Other types of businesses and religious organizations also are protected by the legislation, which the governor signed Wednesday. It will become effective Aug. 28, and provisions will expire in four years.
“When COVID-19 first struck Missouri, healthcare providers, manufacturers, businesses, churches, schools and other entities quickly altered their operations to protect public health and accommodate the needs of Missourians, and they should not be penalized for their efforts,” Parson said in a statement. “SB 51 will protect those who helped protect us during some of the hardest days of the pandemic, and I thank Senator [Tony] Luetkemeyer, Senator [Bill] White and Representative [John] Wiemann for getting this legislation passed to prevent these unnecessary and frivolous lawsuits.”
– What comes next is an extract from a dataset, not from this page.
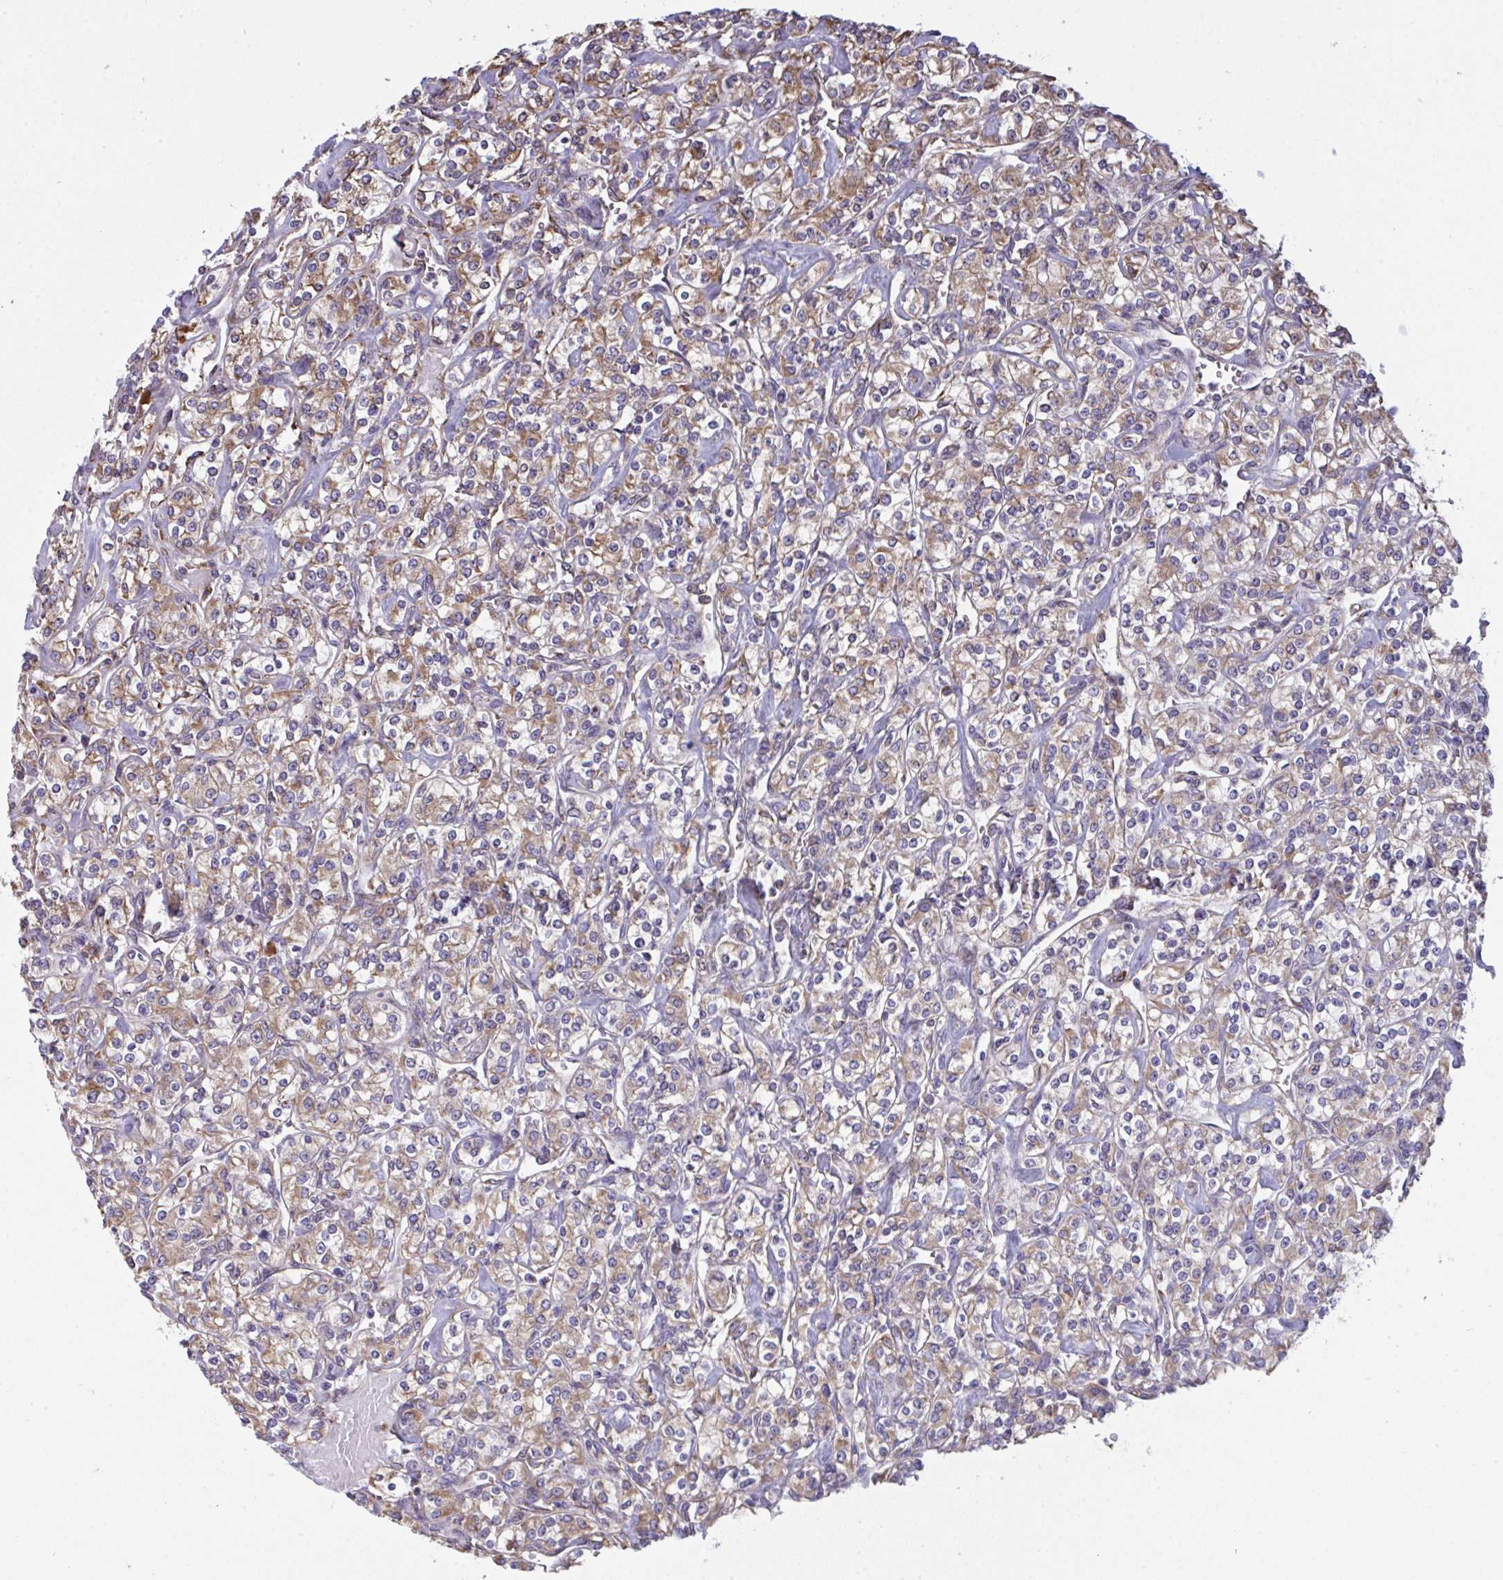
{"staining": {"intensity": "weak", "quantity": ">75%", "location": "cytoplasmic/membranous"}, "tissue": "renal cancer", "cell_type": "Tumor cells", "image_type": "cancer", "snomed": [{"axis": "morphology", "description": "Adenocarcinoma, NOS"}, {"axis": "topography", "description": "Kidney"}], "caption": "DAB immunohistochemical staining of human renal cancer (adenocarcinoma) reveals weak cytoplasmic/membranous protein expression in approximately >75% of tumor cells. (brown staining indicates protein expression, while blue staining denotes nuclei).", "gene": "MYMK", "patient": {"sex": "male", "age": 77}}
The new law limits liability for COVID-19 exposure claims unless the defendant “engaged in reckless or willful misconduct that caused an actual exposure and resulted in personal injury.” Plaintiffs now have two years after an “actual, alleged, feared, or potential exposure to COVID-19” to file a lawsuit.
At least 28 states had passed laws to shield businesses from COVID-related lawsuits as of mid-May, according to JP Supra.